If you are sitting in a wooden chair, then slip out so that I can admire
the style and examine the wood. I am
probably the only person you know with a book on trees that explains which tree
is used for what. Once Gary and I went
to Portland for a weekend. We made the mistake of wandering into an antique
store and sitting in two of the most comfortable wooden office chairs ever
made. We bought the chairs, but then couldn’t
afford the hotel expense and had to drive back home in the wee hours of the night.
Over the past week
I have been driving through the foothills of California. The oak trees dotting the hills keep me
slowing down for a better view. One
evening I passed the best tree yet high on a hill, outlined by the setting sunlight. A professional photographer was just setting
up. I decided not to disturb him. This is his livelihood. But I do love those trees. They remind me of being a child and riding
down from Reno to go to baseball games in San Francisco.
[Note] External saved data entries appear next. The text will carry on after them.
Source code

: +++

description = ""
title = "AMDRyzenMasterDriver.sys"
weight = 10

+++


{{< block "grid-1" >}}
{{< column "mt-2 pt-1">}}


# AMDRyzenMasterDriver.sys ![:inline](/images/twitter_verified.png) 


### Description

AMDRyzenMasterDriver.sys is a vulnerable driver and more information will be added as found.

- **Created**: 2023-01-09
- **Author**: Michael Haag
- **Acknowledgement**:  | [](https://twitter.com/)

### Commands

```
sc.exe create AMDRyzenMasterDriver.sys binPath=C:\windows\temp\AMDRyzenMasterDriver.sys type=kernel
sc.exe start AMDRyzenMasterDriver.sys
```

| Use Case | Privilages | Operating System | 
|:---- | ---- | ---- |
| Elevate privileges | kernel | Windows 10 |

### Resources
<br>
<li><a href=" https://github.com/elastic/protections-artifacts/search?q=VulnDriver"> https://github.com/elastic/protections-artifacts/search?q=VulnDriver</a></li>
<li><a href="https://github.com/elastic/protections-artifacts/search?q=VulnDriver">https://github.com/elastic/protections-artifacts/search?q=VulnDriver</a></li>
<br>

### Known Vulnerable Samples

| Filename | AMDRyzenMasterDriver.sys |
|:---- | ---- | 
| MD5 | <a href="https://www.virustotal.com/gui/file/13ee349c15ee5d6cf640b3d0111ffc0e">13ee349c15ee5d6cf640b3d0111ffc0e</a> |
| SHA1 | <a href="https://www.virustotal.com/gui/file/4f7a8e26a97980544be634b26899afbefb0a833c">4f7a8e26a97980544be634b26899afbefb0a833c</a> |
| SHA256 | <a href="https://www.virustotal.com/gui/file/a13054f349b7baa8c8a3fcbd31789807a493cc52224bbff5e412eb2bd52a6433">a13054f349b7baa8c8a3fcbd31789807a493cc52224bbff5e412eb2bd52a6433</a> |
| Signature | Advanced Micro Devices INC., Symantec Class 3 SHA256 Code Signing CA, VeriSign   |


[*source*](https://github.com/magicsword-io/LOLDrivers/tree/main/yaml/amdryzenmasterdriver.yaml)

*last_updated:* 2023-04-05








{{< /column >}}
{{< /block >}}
The joy of the trip was coming through the
fog and into the golden foothills marked by oaks.
The redwood trees loom. Some of you may know Ursula
LeGuin’s story on trees, the story told in the voice of an old tree by a
highway. The tree explains that as a
sapling he needed to learn to loom when approached by a rabbit in that jumpy
manner of rabbits. As the rabbit
disappeared the tree had to reverse his looming. The tree mastered looming for humans walking,
buggies, Model-T’s and eventually big-powered fast cars. I love the thought that the redwoods loom for
me.
I am sitting in the middle of a grove of them
right now. Looking up they startle me
with their girth. I’ve woken up late the
last two mornings. After the first feeling
of having wasted time, I look around and find myself being pleased. My time is mine to waste, what better place
to be wasting it than here. Pup too looks up and all around when she wakes up in the woods.
Today pup and I
walked about five miles or so up a hill through a continuous stand of old
growth. The silence was almost
unbroken. Once I heard a single bird,
then one small trickle of water and eventually one car. Woods call attention to sound. When I am at home lying in the hammock
looking up through the leaves of the walnut trees, I listen for the wind and
the stream.
Here in the redwoods the ubiquitous redwood slice is in almost every visitor’s center. The counting of its concentric circles delineates its age. I have been thinking about those rings.
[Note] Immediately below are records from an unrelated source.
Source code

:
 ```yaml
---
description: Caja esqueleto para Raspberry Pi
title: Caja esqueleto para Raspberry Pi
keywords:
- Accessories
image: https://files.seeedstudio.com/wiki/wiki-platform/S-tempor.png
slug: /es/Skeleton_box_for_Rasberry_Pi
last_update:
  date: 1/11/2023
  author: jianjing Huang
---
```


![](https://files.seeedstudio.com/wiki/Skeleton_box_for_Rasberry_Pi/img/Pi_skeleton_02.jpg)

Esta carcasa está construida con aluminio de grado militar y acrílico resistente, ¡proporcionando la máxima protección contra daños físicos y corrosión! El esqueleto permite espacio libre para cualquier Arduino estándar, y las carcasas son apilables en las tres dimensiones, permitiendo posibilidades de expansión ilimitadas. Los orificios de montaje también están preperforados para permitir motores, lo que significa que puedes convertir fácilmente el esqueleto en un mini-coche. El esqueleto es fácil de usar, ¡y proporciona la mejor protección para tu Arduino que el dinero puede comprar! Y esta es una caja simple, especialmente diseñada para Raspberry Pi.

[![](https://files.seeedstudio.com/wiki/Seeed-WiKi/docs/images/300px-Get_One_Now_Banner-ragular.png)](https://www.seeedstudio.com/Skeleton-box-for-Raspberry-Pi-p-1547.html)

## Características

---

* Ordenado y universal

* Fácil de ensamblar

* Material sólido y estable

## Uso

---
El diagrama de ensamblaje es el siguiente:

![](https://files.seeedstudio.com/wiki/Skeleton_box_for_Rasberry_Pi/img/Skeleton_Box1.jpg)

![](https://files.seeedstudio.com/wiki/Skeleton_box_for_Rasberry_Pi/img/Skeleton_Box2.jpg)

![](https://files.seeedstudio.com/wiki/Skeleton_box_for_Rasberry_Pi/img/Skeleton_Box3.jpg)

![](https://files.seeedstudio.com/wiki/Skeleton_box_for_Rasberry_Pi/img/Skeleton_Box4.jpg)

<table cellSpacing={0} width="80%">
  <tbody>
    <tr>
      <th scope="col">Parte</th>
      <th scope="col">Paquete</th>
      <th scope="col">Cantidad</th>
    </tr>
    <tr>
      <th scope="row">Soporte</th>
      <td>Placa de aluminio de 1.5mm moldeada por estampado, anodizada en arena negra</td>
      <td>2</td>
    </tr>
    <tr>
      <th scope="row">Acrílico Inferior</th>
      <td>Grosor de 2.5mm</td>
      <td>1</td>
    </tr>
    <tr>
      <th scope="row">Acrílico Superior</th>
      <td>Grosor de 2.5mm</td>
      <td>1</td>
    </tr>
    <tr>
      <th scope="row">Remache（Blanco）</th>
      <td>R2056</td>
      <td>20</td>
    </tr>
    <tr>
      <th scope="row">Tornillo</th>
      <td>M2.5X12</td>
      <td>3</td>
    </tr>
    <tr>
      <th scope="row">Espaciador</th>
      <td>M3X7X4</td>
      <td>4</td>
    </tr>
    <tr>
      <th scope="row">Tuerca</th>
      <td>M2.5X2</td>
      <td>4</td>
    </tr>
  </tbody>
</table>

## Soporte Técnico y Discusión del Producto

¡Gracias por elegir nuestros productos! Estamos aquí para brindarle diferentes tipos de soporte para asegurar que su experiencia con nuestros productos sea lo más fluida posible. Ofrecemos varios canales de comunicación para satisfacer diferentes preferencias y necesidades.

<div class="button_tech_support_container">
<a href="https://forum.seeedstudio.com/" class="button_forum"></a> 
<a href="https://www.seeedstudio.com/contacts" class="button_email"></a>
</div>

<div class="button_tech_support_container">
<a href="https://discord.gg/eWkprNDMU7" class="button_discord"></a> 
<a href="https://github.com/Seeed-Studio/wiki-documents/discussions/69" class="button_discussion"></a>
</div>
The spaces between the rings that are the widest apart are the ones that indicate
a good year with many rains. In humans I
think that it is in an odd way the same.
A year of stormy grief may bring the greatest spiritual
growth by watering the soul and challenging the individual to become more compassionate and
thoughtful. The tree may be
feeling the weight of the extra water in its branches and may struggle to hold them up. Humans may be feeling the weight of their burdens. Yet both in the end are
stronger and sturdier.
This will be a ring of a year of expansion and reflection - pretty full of both for you!